Producers of low-grade iron ore in Goa said the government should have removed the duty on ore with less than 58% ‘fe content’.
Not satisfied with the proposed export duty cut to 10%, producers of low-grade iron ore in Goa said on Thursday the government should have removed the duty on ore with less than 58% ‘fe content’ to help industry survive the sluggish global prices.
They also highlighted the need for merging the Goa Mineral Development Fund for which they now pay 10% of the sales value with the proposed District Mineral Foundations.
“The export duty cut will provide some relief, but the GMDF and DMF should be merged as the two are overlapping,” said Shivanand Salgaokar, the managing director, VM Salgaokar Group of Companies.
Rajagopal Krishna Kumar, CEO of Vedanta’s iron ore business, hailed the move, but echoed Salgaokar’s voice, saying a lot of issues are yet to be resolved.

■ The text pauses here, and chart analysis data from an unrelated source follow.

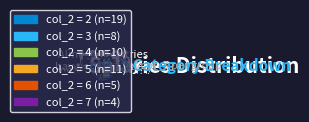

To the nearest percent, what is the average slice percentage?

17%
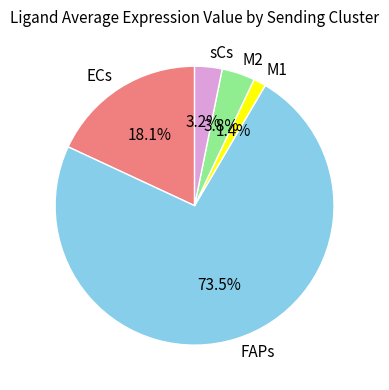

Rank the categories by value from lowest to highest.

M1, sCs, M2, ECs, FAPs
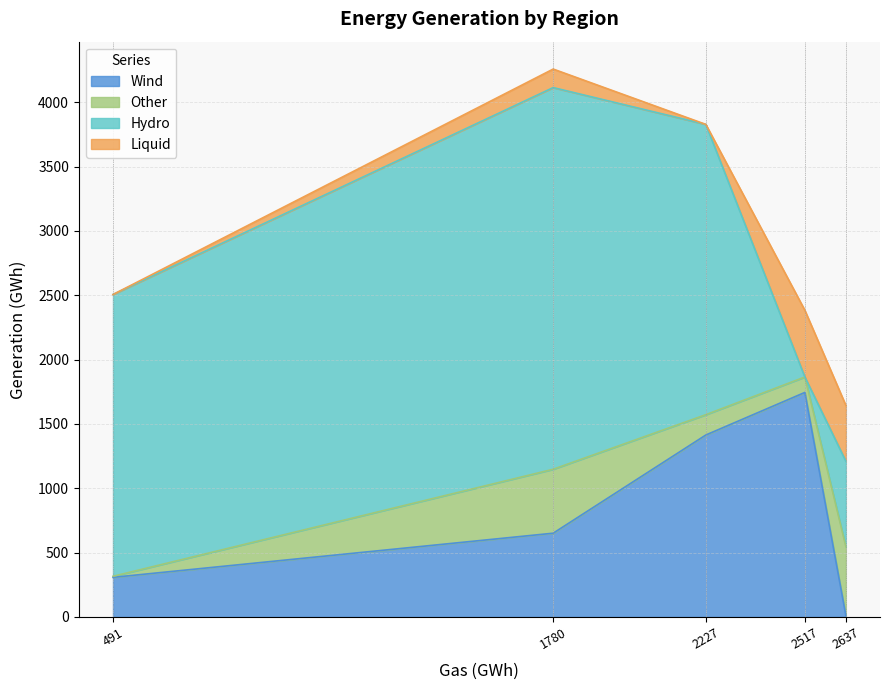

Which series has the largest range (max minus min)?

Hydro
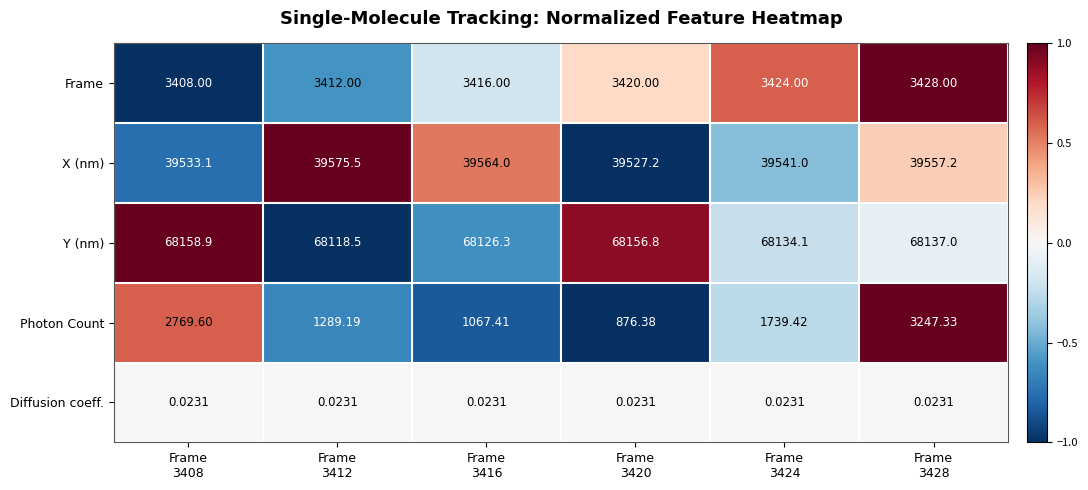

Which series has the largest total across all categories?

Y (nm)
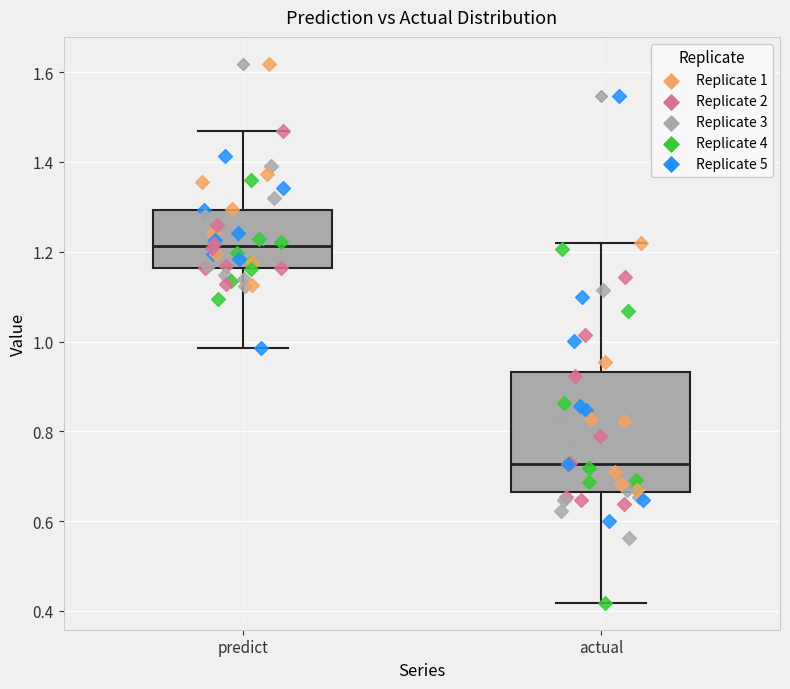

Which box's median line is the highest?

predict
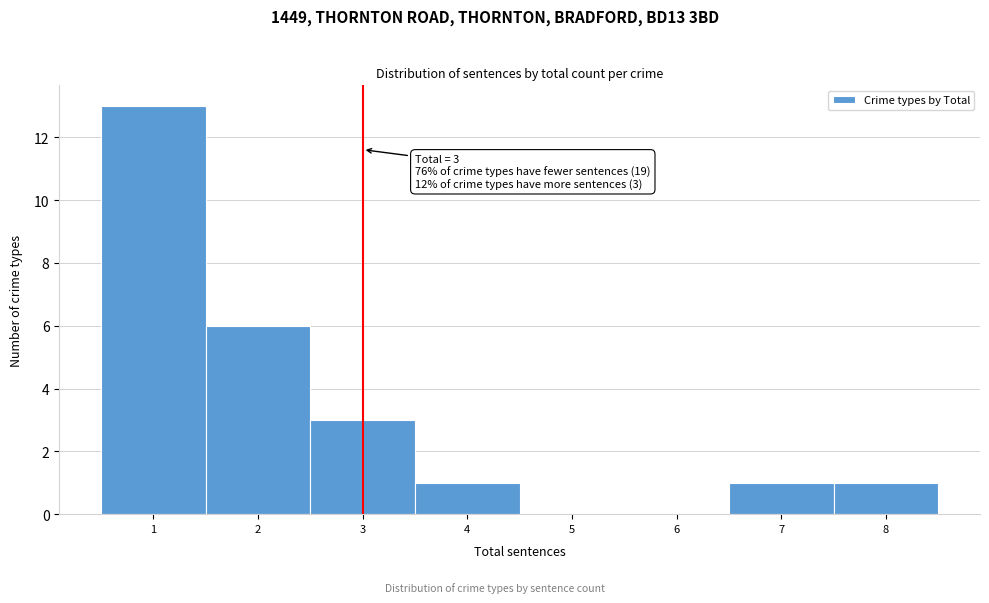

Which range on the x-axis has the tallest bar?

0.5 to 1.5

Miners’ body FIMI’s secretary general RK Sharma said, “I doubt whether the export duty reduction to 10% will accrue any benefit to Goan miners, particularly in the present depressed market for such ores. Even after this, they will have to pay duties and taxes totaling to 52% and that does include freight and other charges. The government could have done away with the export duty altogether.”
Miners in Goa used to export around 45 million tonne of low-grade iron ore mainly to China before a mining ban was effected in the state in 2012. Though the ban has been removed, production in the state is unlikely to take off before monsoon ends in October.